Tedde Simon (Navajo) is an Advocate for the Racial & Economic Justice Program at the ACLU of Northern California. She leads the ACLU of Northern California’s work centering Indigenous voices and worldviews in multiple issue areas – including educational equity, voting rights, and environmental justice – and strives to build deep, mutual and meaningful relationships with tribal and indigenous leaders throughout Northern California.
Prior to joining the ACLU, Tedde led advocacy and organizing efforts to defend the basic rights of asylum seekers and detained immigrants at the US-Mexico border. She was the principal author of the first report of its kind focused on immigration enforcement in the El Paso Border Patrol Sector.
Tedde co-authored and directed Mujeres de la Guerra, a documentary film and book honoring the leadership and contributions of rural Salvadoran women. Before that, Tedde accompanied grassroots organizations in El Salvador in their struggle for self-determination, sustainable community development, access to education, and gender equality with the Share Foundation.

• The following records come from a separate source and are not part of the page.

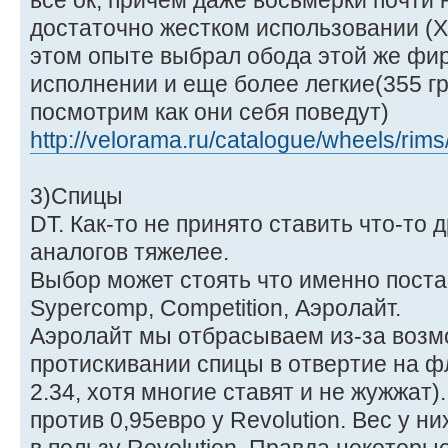
все ок, причем даже восьмерки почти 
достаточно жестком использовании (Х
этом опыте выбрал обода этой же фи
исполнении и еще более легкие(355 гр) 
посмотрим как они себя поведут)
http://velorama.ru/catalogue/wheels/rim
3)Спицы
DT. Как-то не принято ставить что-то 
аналогов тяжелее.
Выбор может стоять что именно постав
Sypercomp, Competition, Аэролайт.
Аэролайт мы отбрасываем из-за возм
протискивании спицы в отвертие на фл
2.34, хотя многие ставят и не жужжат).
против 0,95евро у Revolution. Вес у н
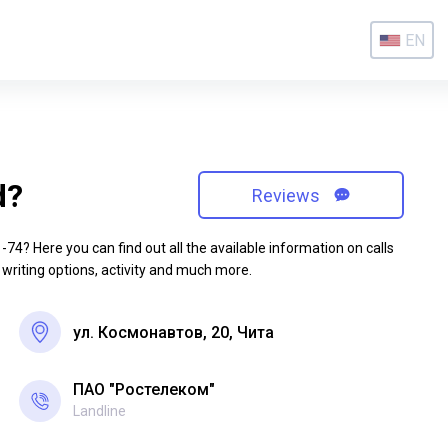
EN
d?
Reviews
4? Here you can find out all the available information on calls
 writing options, activity and much more.
ул. Космонавтов, 20, Чита
ПАО "Ростелеком"
Landline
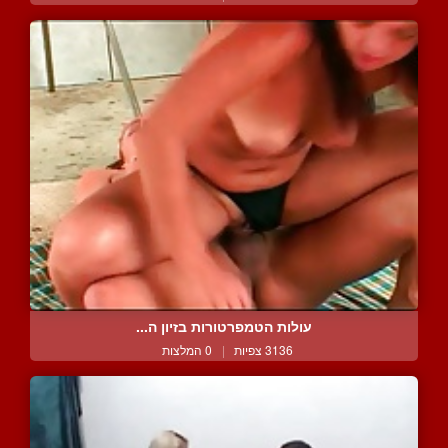
עולות הטמפרטורות בזיון ה...
3136 צפיות
|
0 המלצות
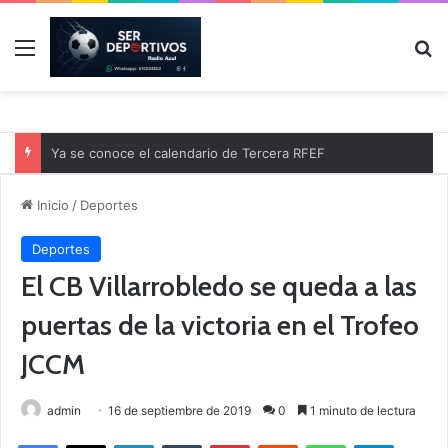
Menú
B
Ya se conoce el calendario de Tercera RFEF
Inicio
/
Deportes
Deportes
El CB Villarrobledo se queda a las
puertas de la victoria en el Trofeo
JCCM
admin
16 de septiembre de 2019
0
1 minuto de lectura
Facebook
X
LinkedIn
Tumblr
Pinterest
Reddit
WhatsApp
Telegram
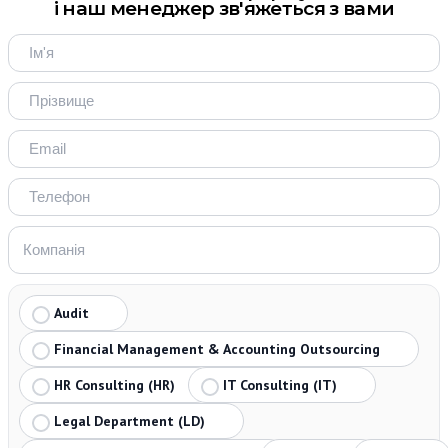
і наш менеджер зв'яжеться з вами
Audit
Financial Management & Accounting Outsourcing
HR Consulting (HR)
IT Consulting (IT)
Legal Department (LD)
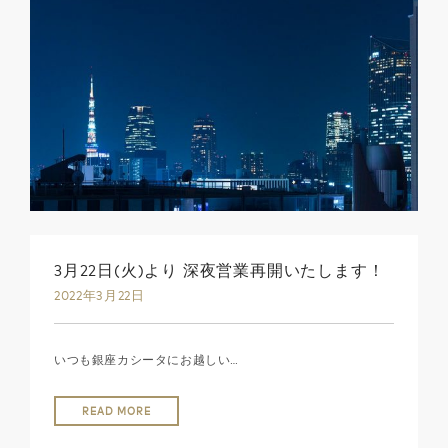
3月22日(火)より 深夜営業再開いたします！
2022年3月22日
いつも銀座カシータにお越しい…
READ MORE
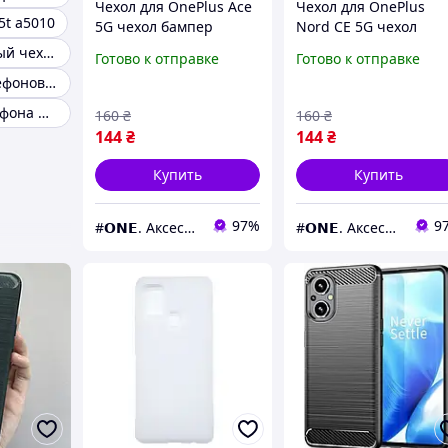
Чехол для OnePlus Ace
Чехол для OnePlus
5t a5010
5G чехол бампер
Nord CE 5G чехол
карбон на телефон
бампер карбон на
Противоударный чехол для oneplus 6t
Готово к отправке
Готово к отправке
ванплас асе 5г черный
телефон ванплас нор
Чехлы для телефонов oneplus 5
pls
се 5г черный pls
Чехол для телефона OnePlus 15 5G
160
₴
160
₴
144
₴
144
₴
Купить
Купить
97%
9
#𝗢𝗡𝗘. Аксессуары к смартфонам
#𝗢𝗡𝗘. Аксессуары к смартфонам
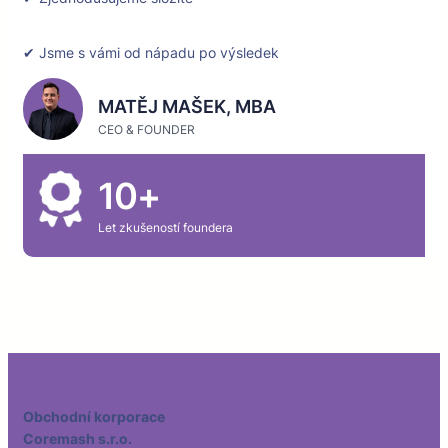
✔ Jsme s vámi od nápadu po výsledek
MATĚJ MAŠEK, MBA
CEO & FOUNDER
10+
Let zkušeností foundera
Obchodní korporace
Coremash s.r.o.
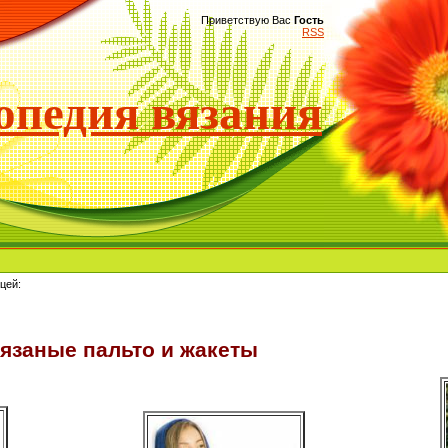
Приветствую Вас
Гость
RSS
педия вязания
цей:
язаные пальто и жакеты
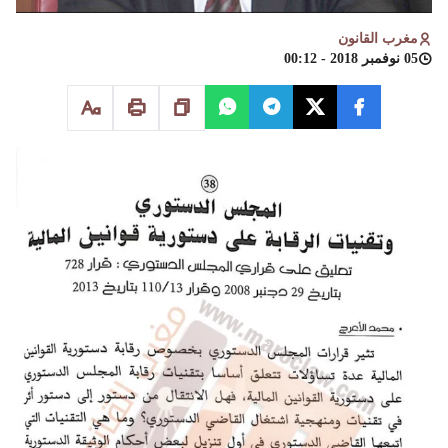
مغرب القانون
05 نوفمبر 2018 - 00:12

She worked for rural land access and environmental justice as an intern with a Salvadoran human rights organization. She also worked with gang-involved incarcerated youth to develop narratives for Tras la Mascara, a collection of poetry and prose.
Tedde received a B.A. in Politics from the University of San Francisco and a Master’s in Public Policy from the Harvard Kennedy School (HKS). At HKS, Tedde led the Progressive Caucus and the Rethinking Economics Seminar, and received the Carr Center Human Rights Award for her thesis on gang violence and internal displacement. As a Rappaport Fellow, Tedde worked at the Boston Mayor’s Office for Women’s Advancement to prevent wage theft affecting low-income and immigrant communities.